La Marina de México rescató a 16 cubanos que escaparon de la isla comunista viajando en una embarcación a la deriva y de los cuales se había perdido todo rastro desde la semana pasada. El grupo partió el 11 de agosto desde la provincia de Pinar del Río, al oeste de La Habana, con rumbo desconocido. Desde ese día se desconocía su paradero, generando angustia entre sus familiares.
Los primeros reportes hablaban de 19 personas a bordo, pero el último balance oficial de la Marina confirma el rescate de 16 ciudadanos: 12 adultos y cuatro menores de edad.

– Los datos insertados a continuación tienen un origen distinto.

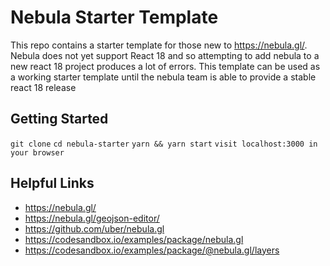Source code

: # Nebula Starter Template

This repo contains a starter template for those new to https://nebula.gl/. 
Nebula does not yet support React 18 and so attempting to add nebula to a new react 18 project produces a lot of errors.
This template can be used as a working starter template until the nebula team is able to provide a stable react 18 release


## Getting Started

`git clone`
`cd nebula-starter`
`yarn && yarn start`
`visit localhost:3000 in your browser`

## Helpful Links

- https://nebula.gl/
- https://nebula.gl/geojson-editor/
- https://github.com/uber/nebula.gl
- https://codesandbox.io/examples/package/nebula.gl
- https://codesandbox.io/examples/package/@nebula.gl/layers
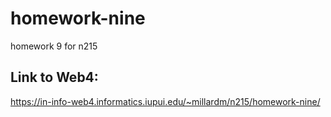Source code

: # homework-nine

homework 9 for n215

## Link to Web4:

https://in-info-web4.informatics.iupui.edu/~millardm/n215/homework-nine/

Los migrantes recibieron asistencia médica de inmediato y quedaron a disposición de las autoridades migratorias. La situación era particularmente angustiosa porque un familiar que reside en México denunció días antes a la cadena Univisión que la embarcación contaba con muy poco combustible, lo que hacía temer que quedaran a merced de las corrientes en medio del mar.
Este rescate pone de manifiesto una realidad que se repite cada vez con más frecuencia: centenares de cubanos salen de la isla en embarcaciones pequeñas y precarias, exponiéndose constantemente a naufragios, desapariciones o interceptaciones. Ellos enfrentan grandes riesgos cuando intentan abandonar Cuba por mar en embarcaciones precarias, en medio de una crisis económica, política y social que ha impulsado una migración masiva durante los últimos años.